There is very little that Cramer likes about this market. But one of his cardinal rules is that discipline always trumps conviction. Right now his discipline tells him that investors can start to build small positions in high-yielding dividend stocks that have come down, or companies that were punished, even though they reported solid numbers.

Cramer made this recommendation because he sees that the market is finally starting to take down its former leaders — like FANG and biotechs. Stocks could go lower from here, so that is why he thinks it is time to start with the safe stocks.

Read More Cramer: Market oversold—start picking these stocks

But one thing that really bugs Cramer, is how reliant the U.S. stock market is on the Chinese market. If China goes up, so do U.S. stocks and vice versa. Cramer thinks the only way to understand how China has become so important is by understanding how the U.S. got into this situation in the first place.

"This foreign index has become the tail that wags the dog of the U.S. stock market; so, how on Earth did we get here?" the "Mad Money" host asked.

After Wednesday's trading, the Shanghai composite fell below 3,000 and closed at 2,950. From here, Cramer recommended to watch two key levels: 2,850, which is where the index bottomed in August 2015, and 2,478, which is where it was when the Shanghai Hong Kong stock connect program began.

"Personally, I think the Chinese market probably needs to erase all of its gains since the bubble began in 2014," Cramer said,

Read MoreCramer: China could fall another 28%

In such a harsh and unforgiving market, Cramer thinks a stock like Quintiles Transnational Holdings could be worth buying into weakness, as long as investors have patience and are willing to build a position slowly.

Quintiles is the top contract research organization that helps drug companies manage their clinical trials. The good news about this stock is that it has virtually no exposure to the world's economies. So, no matter how weak the Chinese or U.S. economy gets, investors will still buy stocks in medicine and pharma industry.

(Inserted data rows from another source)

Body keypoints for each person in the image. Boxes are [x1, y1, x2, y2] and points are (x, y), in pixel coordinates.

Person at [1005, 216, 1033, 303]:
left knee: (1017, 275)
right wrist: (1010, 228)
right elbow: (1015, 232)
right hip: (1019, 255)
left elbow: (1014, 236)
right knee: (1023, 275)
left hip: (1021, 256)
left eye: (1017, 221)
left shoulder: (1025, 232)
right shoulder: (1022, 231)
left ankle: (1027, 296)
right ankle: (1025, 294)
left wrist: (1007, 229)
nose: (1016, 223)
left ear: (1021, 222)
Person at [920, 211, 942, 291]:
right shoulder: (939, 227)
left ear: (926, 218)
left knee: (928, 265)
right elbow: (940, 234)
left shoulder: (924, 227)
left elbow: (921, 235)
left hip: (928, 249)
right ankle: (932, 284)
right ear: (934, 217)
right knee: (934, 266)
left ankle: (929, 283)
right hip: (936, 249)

This stock has been in the house of pain, lately, down to $63 from $80 in late July. This is partially due to the scrutiny of drug prices from Washington, and also because this market is so hideous.

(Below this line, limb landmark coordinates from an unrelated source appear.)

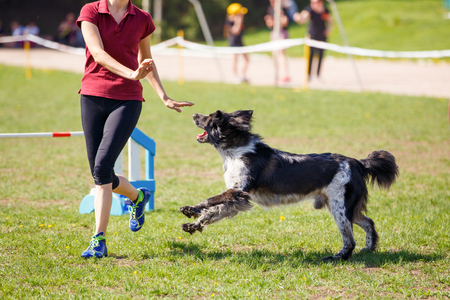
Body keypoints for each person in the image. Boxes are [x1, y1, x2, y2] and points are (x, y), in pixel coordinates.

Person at [76, 0, 194, 258]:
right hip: (92, 96)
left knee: (102, 169)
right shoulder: (91, 11)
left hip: (127, 99)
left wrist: (164, 96)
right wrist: (130, 73)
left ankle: (99, 240)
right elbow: (97, 53)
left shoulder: (142, 19)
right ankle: (138, 197)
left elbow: (145, 61)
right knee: (100, 174)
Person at [293, 0, 333, 80]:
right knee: (310, 55)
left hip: (322, 36)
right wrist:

To learn more about where the company could be headed, Cramer spoke with Quintiles CEO Tom Pike.

"We really understand this science well, we have some really innovative drugs coming and because of that we are seeing an attractive approval environment. And because of that we think 2016 for a business like us, and Quintiles in particular, can be a strong year," Pike said.

Jim Cramer has a memo to everyone in America who is salivating over winning $1.5 billion in the Powerball lottery — don't bother playing.

"I am going to win, and I'm not just saying that because I have delusions of grandeur, although that is certainly part of it," the "Mad Money" host said.

In fact, Cramer has a higher level of confidence in the numbers he picked for the lottery than he does with any oil stock that sells below $10.

"When I gave up my hedge fund in 2000 I recognized that there was more to life than making money. Giving back this lucky fortune sounds like a much better idea," Cramer said.

If Cramer wins the jackpot, in addition to giving most away to charity, he would buy his own island. Or he would take advantage of the strong dollar and buy a castle in Ireland or a villa in Italy, preferably between Florence and Siena.

"Why the heck not? You only live once, or as the kids say, YOLO!" Cramer added.

Read More Cramer: YOLO! How I would spend Powerball winnings

In the Lightning Round, Cramer gave his take on a few caller-favorite stocks:

Hertz Global Holding: "No, Hertz has got accounting issues. It's got a slowdown going on. That's the last thing we want to buy right here."

Moody's Corporation: "I'm worried there is not enough corporate issuance to be able to intrigue me. That's why not enough ratings. That's not going to be good for Moody's business."